Emphasis is placed by the plaintiff on the concluding paragraph of the license granted to the defendant by the State Highway Commission, which paragraph is as follows: “This license is granted subject to any and all claims made by adjacent property owners as compensation for additional burden on such adjacent and abutting property.”
This, however, does not refer to additional burden upon the right of way. The defendant might erect its poles and construct its line in such a way as to interfere with the entrance from the highway to the adjacent property at the customary point, or it might place the line so near to the adjacent property as to damage growing trees or otherwise interfere with the actual use of the adjacent property.

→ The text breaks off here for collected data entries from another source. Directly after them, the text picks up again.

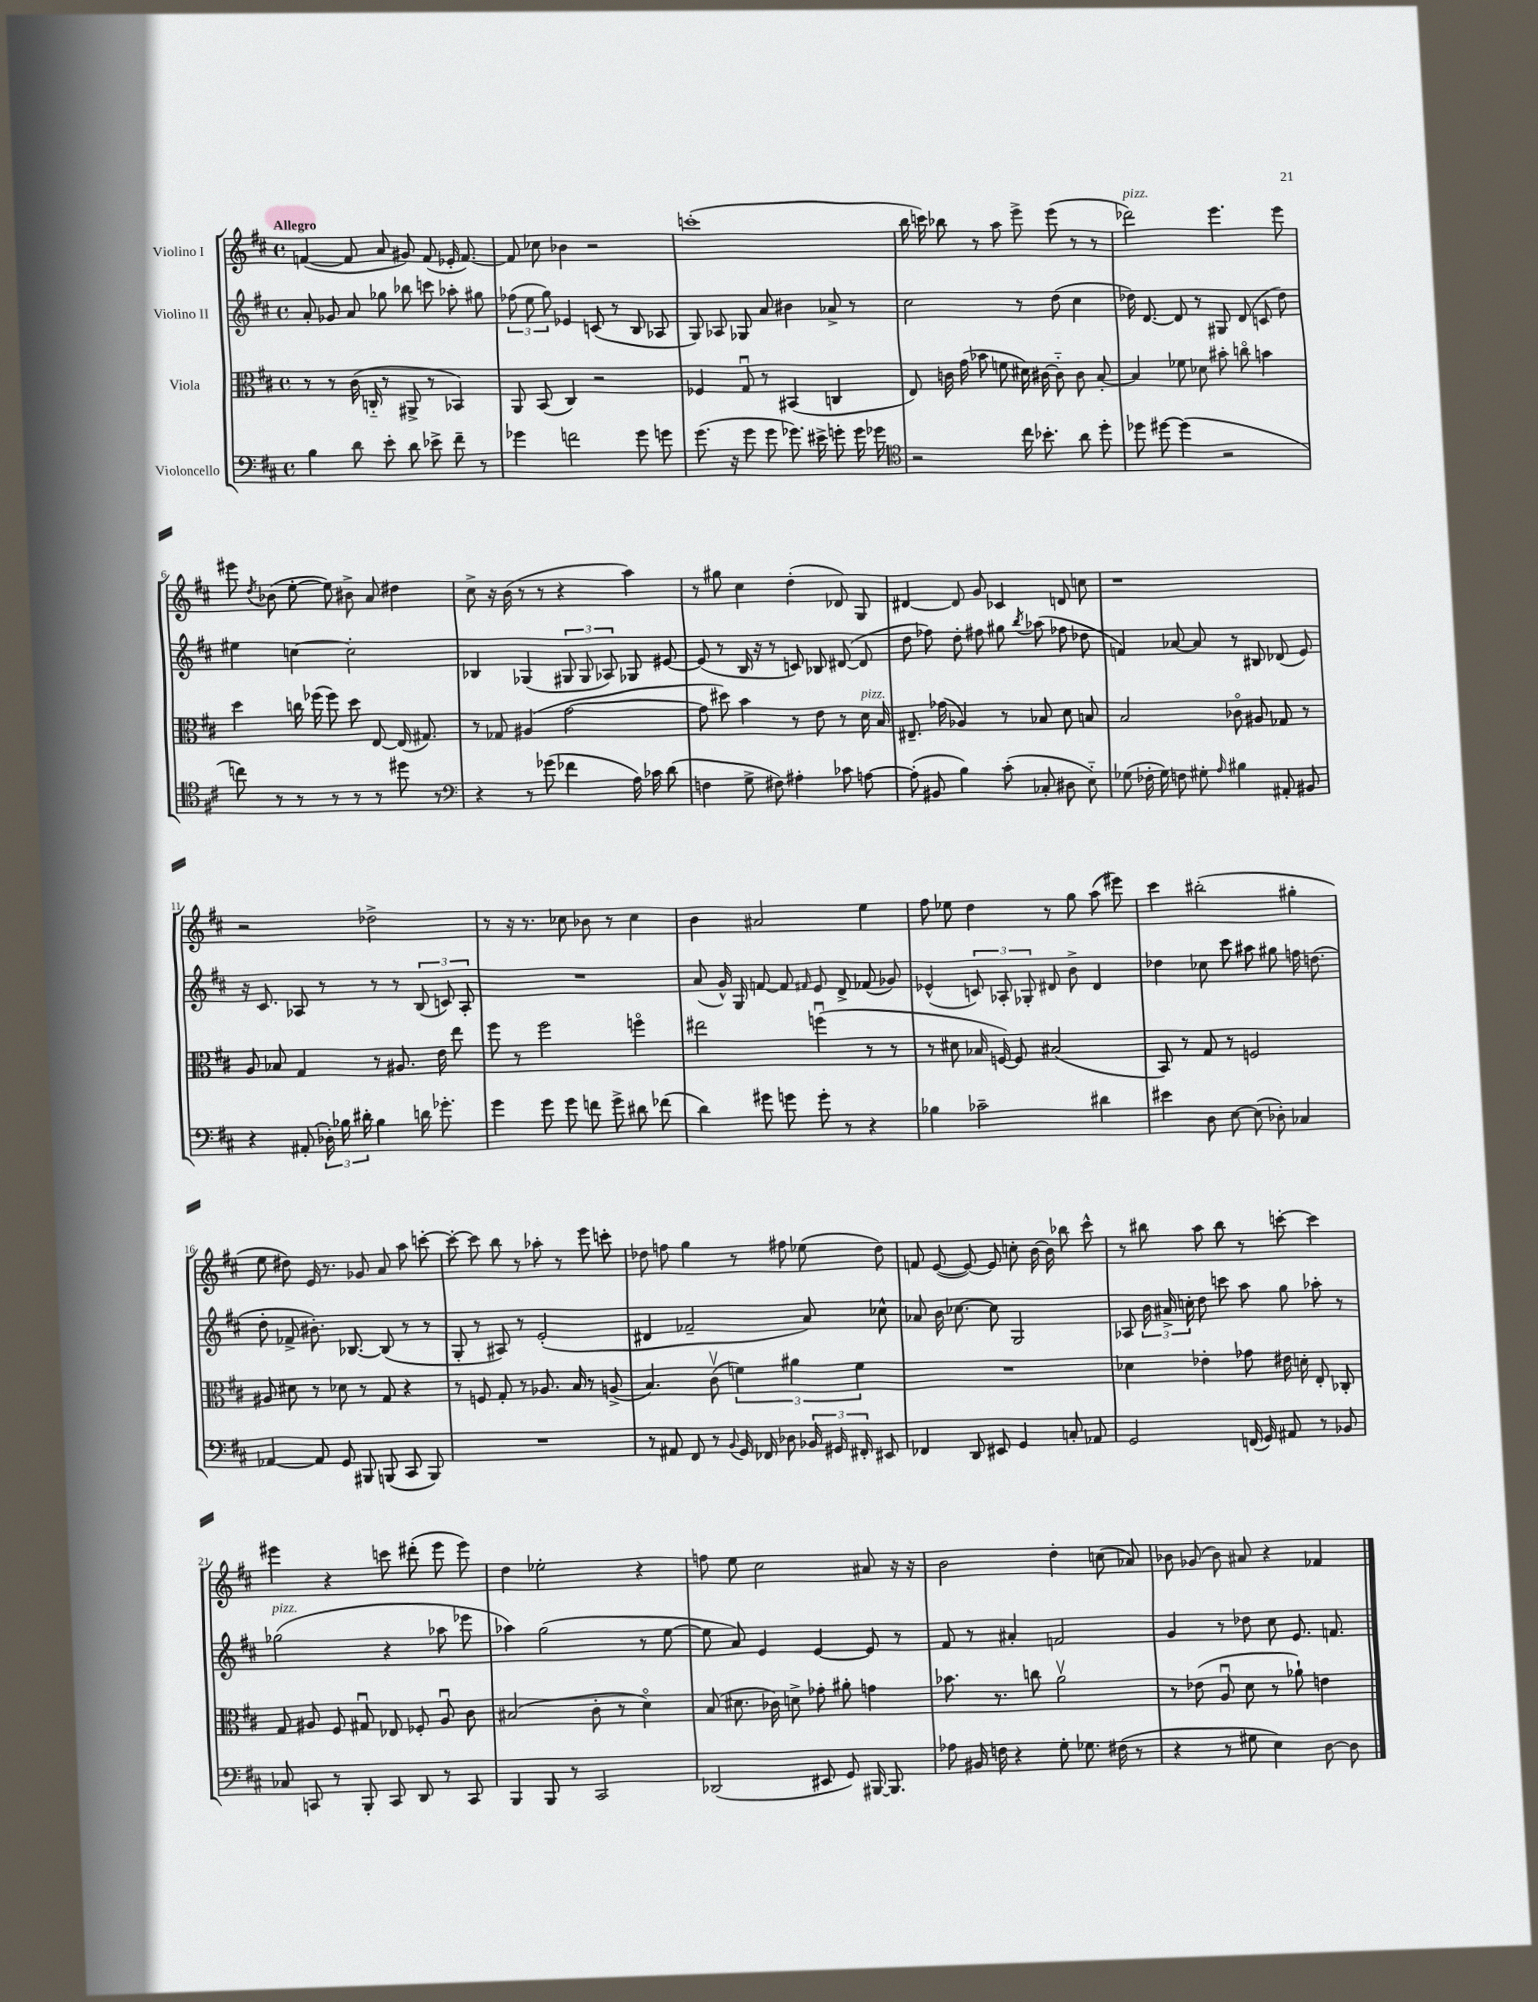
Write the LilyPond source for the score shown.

<<
\new StaffGroup <<
\new Staff = "s0" \with { instrumentName = "Violino I" } {
    \clef treble \key d \major \defaultTimeSignature \time 4/4 \tempo "Allegro"
    \autoBeamOff f'4~( f'8 a'8 gis'8) f'8( ees'16-. f'8.~) |
    f'8 ces''8 bes'4 r2 |
    c'''1-.( |
    b''16 c'''16) bes''8 r8 a''8 e'''8-> e'''8( r8 r8 |
    des'''2^\markup { \italic "pizz." }) e'''4. e'''8 |
    eis'''8 \acciaccatura { d''8 } bes'8( e''8~-. e''8) bis'8-> a'8 dis''4 |
    cis''8-> r16 b'16( r8 r8 r4 a''4) |
    r8 gis''8 cis''4 d''4-.( des'8) g8 |
    dis'4~ dis'8 g'8 ces'4 d'8 c''8 |
    r1 |
    r2 des''2-> |
    r8 r16 r8. ces''8 bes'8 r8 ces''4 |
    b'4 ais'2 e''4 |
    fis''8 ees''8 d''4 r8 g''8 a''8( eis'''8) |
    cis'''4 bis''2-.( gis''4-. |
    e''8 dis''8) e'16 r8. ges'8 a'8 a''8 c'''8~-. |
    c'''8~-. c'''8 b''8 r8 aes''8-. r8 e'''8 c'''8-. |
    des''8 f''8 g''4 r8 fis''8 ees''8( des''8) |
    f'8 e'8~( e'8~) e'8 c''8-. b'16~ b'16 bes''8 cis'''8-^ |
    r8 bis''8 a''8 bis''8 r8 c'''8~-. c'''4 |
    eis'''4 r4 c'''8 dis'''8-.( eis'''8 eis'''8) |
    d''4 ees''2-. r4 |
    f''8 e''8 cis''2 ais'8 r16 r16 |
    b'2 d''4-. c''8( aes'8) |
    bes'8 ges'8( bes'8) ais'8 r4 fes'4 \bar "|." |
}
\new Staff = "s1" \with { instrumentName = "Violino II" } {
    \clef treble \key d \major \defaultTimeSignature \time 4/4
    \autoBeamOff a'8-. ges'8 a'8 ges''8 bes''8 c'''8 aes''8-. gis''8 |
    \tuplet 3/2 { fes''8( e''8 g''8) } ees'4 c'8( r8 b8 aes8 |
    g8) aes8 ges8 a'8 bis'4 aes'8-> r8 |
    cis''2 r8 d''8( cis''4 |
    des''16) d'8.~ d'8 r8 gis8 d'8( c'8 des''8) |
    eis''4 c''4~ c''2-. |
    bes4 ges4( \tuplet 3/2 { gis8 gis8 aes8) } ges8 eis'8~ |
    eis'8( r8 b16 r16 r8 c'8) bes8 dis'8~( dis'8 |
    d''8 fes''8) d''8-. fis''8 gis''8 \acciaccatura { b''8 } aes''8( fes''8 des''8 |
    f'4) aes'8~ aes'8 r8 bis8 des'8( e'8) |
    r16 cis'8. aes8 r8 r8 r8 \tuplet 3/2 { b8( c'8) aes8-. } |
    R1 |
    a'8( g'16-^) g16 f'8~ f'8 \grace { fis'16 } e'8 d'8-> fes'8( ges'8) |
    ees'4-^( \tuplet 3/2 { c'8) aes8-. ges8-. } dis'8 b'8-> dis'4 |
    des''4 ces''8 cis'''8 ais''8 gis''8 f''16 d''8.( |
    d''8-. fes'8-> bis'8.-.) bes8.~ bes8( r8 r8 |
    g8-. r8 ais8) r8 e'2-.( |
    dis'4 fes'2-- a'8) ces''8-^ |
    aes'8 b'16 ces''8.~ ces''8 g2 |
    aes8 \tuplet 3/2 { b'16 ais'16-> c''16-. } d''8 c'''8 a''8 g''8 aes''8-. r8 |
    ges''2^\markup { \italic "pizz." }( r4 aes''8 ees'''8 |
    aes''4) g''2( r8 e''8~ |
    e''8 a'8) e'4 e'4~ e'8 r8 |
    fis'8 r8 ais'4-. f'2 |
    g'4 r8 des''8 cis''8 e'8. f'8. \bar "|." |
}
\new Staff = "s2" \with { instrumentName = "Viola" } {
    \clef alto \key d \major \defaultTimeSignature \time 4/4
    \autoBeamOff r8 r8 cis'16( c16-_ r8 ais,8-> r8 bes,4) |
    a,8 b,8( cis4) r2 |
    fes4 g8\downbow r8 bis,4( c4 |
    e8) c'16 g'16( bes'8 f'8 dis'16) cis'16~ cis'8-_ cis'8 b8~-. |
    b4 fes'8 des'8 bis'8-. c''8\flageolet b'4 |
    d''4 c''16 fes''16( fes''8) d''8 e8~ e16( gis8.) |
    r8 ges8 ais4( g'2~ |
    g'8 dis''8) b'4 r8 e'8 r8 d'16^\markup { \italic "pizz." } b16 |
    eis8.-- ges'16( aes4) r8 bes8 d'8 b8 |
    b2 ces'8\flageolet ais8 ges8 r8 |
    a8 bes8 g4 r8 ais8. e'16 e''8 |
    fis''8 r8 fis''2 f''4\flageolet |
    eis''2 f''4\downbow( r8 r8 |
    r8 dis'8 bes16 f16~) f8 bis2( |
    b,8) r8 g8 r8 f2 |
    ais8 dis'8 r8 des'8 r8 g8 r4 |
    r8 f8 g8-. r8 aes8. b16 r8 a8->( |
    b4.) cis'8\upbow( \tuplet 3/2 { f'4) ais'4 f'4 } |
    R1 |
    des'4 ees'4-. ges'8 eis'16 d'16-. e8-. ces8-. |
    g8 ais8 fis8 gis8\downbow ees8 fes8-. ais8\downbow cis'8 |
    bis2( cis'8-. r8 d'4\flageolet) |
    b8( dis'8. ces'16) d'8-> ges'8-. ais'8-. g'4 |
    bes'8. r8. c''8 a'2\upbow |
    r8 ees'8( a8\downbow d'8 r8 aes'8-!) e'4 \bar "|." |
}
\new Staff = "s3" \with { instrumentName = "Violoncello" } {
    \clef bass \key d \major \defaultTimeSignature \time 4/4
    \autoBeamOff b4 d'8 e'8-. d'8 ees'8-> fis'8-- r8 |
    ges'4 f'2 ges'8 g'8 |
    g'8.( r16 g'8 g'8 ges'8.) eis'16-> g'8-. g'16 ges'16 |
    \clef tenor r2 cis''16 bes'8.-. a'8 d''8-. |
    des''8 dis''8~ dis''4( r2 |
    c''8) r8 r8 r8 r8 r8 dis''8 r8 |
    \clef bass r4 r8 ges'8( fes'4 a16) ces'16 d'8( |
    f4 g8-> fis8) ais4-. ces'8 a8~ |
    a8-.( bis,8 b4) cis'8-.( ces8-. dis8 e8-_) |
    ges8( fes16-. ges16) f8 gis8-. \grace { a16 } bis4 ais,8-. bis,8 |
    r4 ais,8-.( \tuplet 3/2 { des16-.) bes16 dis'16-. } bes4 d'16 ges'8.-. |
    g'4 g'8 g'8 f'8 g'8-> dis'8 fes'8( |
    d'4) gis'8 g'8 g'8-. r8 r4 |
    bes4 ces'2-- dis'4 |
    eis'4 d8 e8~ e8( des8-.) ces4 |
    aes,4~ aes,8 g,8 bis,,8 b,,8( cis,8 b,,8) |
    R1 |
    r8 ais,8 fis,8 r8 \appoggiatura { b,8 } g,16 fes,16 des8 \tuplet 3/2 { bes,16 gis,16 fis,16-. } eis,8 |
    fes,4 d,8 eis,8 g,4 c8-. aes,8 |
    g,2 f,16( g,16) ais,8 r8 bes,8 |
    ces8 c,8 r8 b,,8-. c,8 d,8 r8 c,8 |
    b,,4 b,,8 r8 cis,2 |
    des,2( eis,8 g,8) bis,,16~ bis,,8. |
    aes8 bis,16 f16 r4 g8-. ges8. fis16( r8 |
    r4 r8 gis8 e4) d8~ d8 \bar "|." |
}
>>
>>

The language, however, of the license is clear and unambiguous.
The plaintiff in its briefs has cited no cases in the federal courts which limit in any manner the power of the state to determine the uses of public highways.
There is no serious contention that the state acquired by this grant from the Secretary of the Interior anything but an easement, but if the grant conveyed the power to the state to use this right of way for highway purposes and the state determined that the use granted to the defendant was a valid and legal use of the public highway, the fact that the state has a mere easement and not a fee would be immaterial.
When the government accepted $1,275 for the use of 4.66 acres of land, there is a strong inference, at least, that the state was paying to the government all that the land was actually worth and, therefore, the government was surrendering any right it had in the land, except in the event that the state ceased to use the land for highway purposes.
Notwithstanding payment of this substantial sum for the small amount of land acquired under the grant, it is the judgment of the court that the state could, use the land only for highway purposes; and, in the event it failed to use the land for highway purposes, that the title would revert to the government.
In conclusion, therefore, the court is of the opinion that when the government granted to the State Highway Commission an easement to the right of way for the construction of a public highway, it did so under the Act of Congress of March 3, 1901, supra, “for the opening and establishment of public highways, in accordance with the laws of the State or Territory in which the lands are situated”; that the state had the power to determine
Judgment will be rendered for the defendant. Findings of fact, conclusions of law, and a form of judgment, consistent with this opinion, may be submitted within ten days from this date.